[Source records]
_ _ _

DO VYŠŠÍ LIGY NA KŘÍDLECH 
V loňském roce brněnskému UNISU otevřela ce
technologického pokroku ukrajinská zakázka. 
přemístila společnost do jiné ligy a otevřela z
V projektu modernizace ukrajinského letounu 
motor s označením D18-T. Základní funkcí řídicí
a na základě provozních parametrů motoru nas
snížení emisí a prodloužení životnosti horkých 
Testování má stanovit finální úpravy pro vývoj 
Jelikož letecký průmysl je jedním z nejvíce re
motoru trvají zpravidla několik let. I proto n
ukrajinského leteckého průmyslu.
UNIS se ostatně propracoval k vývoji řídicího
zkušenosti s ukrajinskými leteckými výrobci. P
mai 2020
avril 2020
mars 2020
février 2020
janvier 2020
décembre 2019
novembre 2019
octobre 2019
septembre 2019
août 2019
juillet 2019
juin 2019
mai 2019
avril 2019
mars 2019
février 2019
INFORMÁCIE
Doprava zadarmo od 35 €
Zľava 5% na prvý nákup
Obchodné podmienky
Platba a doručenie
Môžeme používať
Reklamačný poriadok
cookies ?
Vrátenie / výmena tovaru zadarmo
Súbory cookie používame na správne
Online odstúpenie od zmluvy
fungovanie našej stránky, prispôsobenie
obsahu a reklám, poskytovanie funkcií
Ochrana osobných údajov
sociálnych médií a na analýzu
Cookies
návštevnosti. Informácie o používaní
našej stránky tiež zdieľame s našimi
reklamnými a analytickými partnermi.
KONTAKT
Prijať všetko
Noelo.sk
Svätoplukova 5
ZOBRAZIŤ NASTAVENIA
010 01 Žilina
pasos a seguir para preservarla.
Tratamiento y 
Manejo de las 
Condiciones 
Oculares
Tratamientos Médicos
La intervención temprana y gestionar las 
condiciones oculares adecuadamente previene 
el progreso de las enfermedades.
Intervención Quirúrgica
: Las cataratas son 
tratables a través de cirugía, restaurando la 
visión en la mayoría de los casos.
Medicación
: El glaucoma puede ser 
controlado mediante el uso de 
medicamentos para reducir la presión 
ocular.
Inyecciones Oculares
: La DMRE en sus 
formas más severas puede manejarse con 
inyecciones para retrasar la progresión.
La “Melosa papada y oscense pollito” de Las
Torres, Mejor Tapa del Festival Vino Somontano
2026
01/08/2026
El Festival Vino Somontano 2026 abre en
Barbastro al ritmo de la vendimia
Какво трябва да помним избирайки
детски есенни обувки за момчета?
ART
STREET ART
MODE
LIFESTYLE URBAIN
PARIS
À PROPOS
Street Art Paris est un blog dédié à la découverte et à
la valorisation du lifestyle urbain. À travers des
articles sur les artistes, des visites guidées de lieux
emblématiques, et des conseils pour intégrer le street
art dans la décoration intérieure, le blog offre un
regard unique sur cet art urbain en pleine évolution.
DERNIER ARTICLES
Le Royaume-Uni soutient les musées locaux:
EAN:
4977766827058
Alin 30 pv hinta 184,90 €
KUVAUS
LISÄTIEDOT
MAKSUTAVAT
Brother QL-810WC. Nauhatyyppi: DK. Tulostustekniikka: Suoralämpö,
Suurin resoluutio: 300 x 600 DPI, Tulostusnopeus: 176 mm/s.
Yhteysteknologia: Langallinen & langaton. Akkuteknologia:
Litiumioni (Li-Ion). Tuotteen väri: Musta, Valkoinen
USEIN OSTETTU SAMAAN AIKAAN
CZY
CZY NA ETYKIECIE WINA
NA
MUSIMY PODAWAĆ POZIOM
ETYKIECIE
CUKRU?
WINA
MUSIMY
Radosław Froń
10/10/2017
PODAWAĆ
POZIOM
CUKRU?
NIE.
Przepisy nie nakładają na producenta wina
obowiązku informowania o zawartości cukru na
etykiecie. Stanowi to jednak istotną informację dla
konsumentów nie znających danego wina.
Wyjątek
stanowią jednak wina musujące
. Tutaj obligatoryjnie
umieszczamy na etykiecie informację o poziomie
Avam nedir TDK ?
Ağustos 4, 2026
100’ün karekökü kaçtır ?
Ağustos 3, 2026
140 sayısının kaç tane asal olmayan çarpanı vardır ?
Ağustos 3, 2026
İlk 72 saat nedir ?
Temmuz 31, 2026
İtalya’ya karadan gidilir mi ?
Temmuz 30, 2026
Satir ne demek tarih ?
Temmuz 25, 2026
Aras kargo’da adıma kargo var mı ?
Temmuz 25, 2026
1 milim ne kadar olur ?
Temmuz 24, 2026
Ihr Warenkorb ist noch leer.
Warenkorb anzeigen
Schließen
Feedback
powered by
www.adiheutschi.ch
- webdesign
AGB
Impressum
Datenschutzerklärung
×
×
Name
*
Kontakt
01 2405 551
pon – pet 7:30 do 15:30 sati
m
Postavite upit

_ _ _

THE TASK> Change every "Temmuz" in the data above to "July", keeping everything else the same.

RESPONSE>
DO VYŠŠÍ LIGY NA KŘÍDLECH 
V loňském roce brněnskému UNISU otevřela ce
technologického pokroku ukrajinská zakázka. 
přemístila společnost do jiné ligy a otevřela z
V projektu modernizace ukrajinského letounu 
motor s označením D18-T. Základní funkcí řídicí
a na základě provozních parametrů motoru nas
snížení emisí a prodloužení životnosti horkých 
Testování má stanovit finální úpravy pro vývoj 
Jelikož letecký průmysl je jedním z nejvíce re
motoru trvají zpravidla několik let. I proto n
ukrajinského leteckého průmyslu.
UNIS se ostatně propracoval k vývoji řídicího
zkušenosti s ukrajinskými leteckými výrobci. P
mai 2020
avril 2020
mars 2020
février 2020
janvier 2020
décembre 2019
novembre 2019
octobre 2019
septembre 2019
août 2019
juillet 2019
juin 2019
mai 2019
avril 2019
mars 2019
février 2019
INFORMÁCIE
Doprava zadarmo od 35 €
Zľava 5% na prvý nákup
Obchodné podmienky
Platba a doručenie
Môžeme používať
Reklamačný poriadok
cookies ?
Vrátenie / výmena tovaru zadarmo
Súbory cookie používame na správne
Online odstúpenie od zmluvy
fungovanie našej stránky, prispôsobenie
obsahu a reklám, poskytovanie funkcií
Ochrana osobných údajov
sociálnych médií a na analýzu
Cookies
návštevnosti. Informácie o používaní
našej stránky tiež zdieľame s našimi
reklamnými a analytickými partnermi.
KONTAKT
Prijať všetko
Noelo.sk
Svätoplukova 5
ZOBRAZIŤ NASTAVENIA
010 01 Žilina
pasos a seguir para preservarla.
Tratamiento y 
Manejo de las 
Condiciones 
Oculares
Tratamientos Médicos
La intervención temprana y gestionar las 
condiciones oculares adecuadamente previene 
el progreso de las enfermedades.
Intervención Quirúrgica
: Las cataratas son 
tratables a través de cirugía, restaurando la 
visión en la mayoría de los casos.
Medicación
: El glaucoma puede ser 
controlado mediante el uso de 
medicamentos para reducir la presión 
ocular.
Inyecciones Oculares
: La DMRE en sus 
formas más severas puede manejarse con 
inyecciones para retrasar la progresión.
La “Melosa papada y oscense pollito” de Las
Torres, Mejor Tapa del Festival Vino Somontano
2026
01/08/2026
El Festival Vino Somontano 2026 abre en
Barbastro al ritmo de la vendimia
Какво трябва да помним избирайки
детски есенни обувки за момчета?
ART
STREET ART
MODE
LIFESTYLE URBAIN
PARIS
À PROPOS
Street Art Paris est un blog dédié à la découverte et à
la valorisation du lifestyle urbain. À travers des
articles sur les artistes, des visites guidées de lieux
emblématiques, et des conseils pour intégrer le street
art dans la décoration intérieure, le blog offre un
regard unique sur cet art urbain en pleine évolution.
DERNIER ARTICLES
Le Royaume-Uni soutient les musées locaux:
EAN:
4977766827058
Alin 30 pv hinta 184,90 €
KUVAUS
LISÄTIEDOT
MAKSUTAVAT
Brother QL-810WC. Nauhatyyppi: DK. Tulostustekniikka: Suoralämpö,
Suurin resoluutio: 300 x 600 DPI, Tulostusnopeus: 176 mm/s.
Yhteysteknologia: Langallinen & langaton. Akkuteknologia:
Litiumioni (Li-Ion). Tuotteen väri: Musta, Valkoinen
USEIN OSTETTU SAMAAN AIKAAN
CZY
CZY NA ETYKIECIE WINA
NA
MUSIMY PODAWAĆ POZIOM
ETYKIECIE
CUKRU?
WINA
MUSIMY
Radosław Froń
10/10/2017
PODAWAĆ
POZIOM
CUKRU?
NIE.
Przepisy nie nakładają na producenta wina
obowiązku informowania o zawartości cukru na
etykiecie. Stanowi to jednak istotną informację dla
konsumentów nie znających danego wina.
Wyjątek
stanowią jednak wina musujące
. Tutaj obligatoryjnie
umieszczamy na etykiecie informację o poziomie
Avam nedir TDK ?
Ağustos 4, 2026
100’ün karekökü kaçtır ?
Ağustos 3, 2026
140 sayısının kaç tane asal olmayan çarpanı vardır ?
Ağustos 3, 2026
İlk 72 saat nedir ?
July 31, 2026
İtalya’ya karadan gidilir mi ?
July 30, 2026
Satir ne demek tarih ?
July 25, 2026
Aras kargo’da adıma kargo var mı ?
July 25, 2026
1 milim ne kadar olur ?
July 24, 2026
Ihr Warenkorb ist noch leer.
Warenkorb anzeigen
Schließen
Feedback
powered by
www.adiheutschi.ch
- webdesign
AGB
Impressum
Datenschutzerklärung
×
×
Name
*
Kontakt
01 2405 551
pon – pet 7:30 do 15:30 sati
m
Postavite upit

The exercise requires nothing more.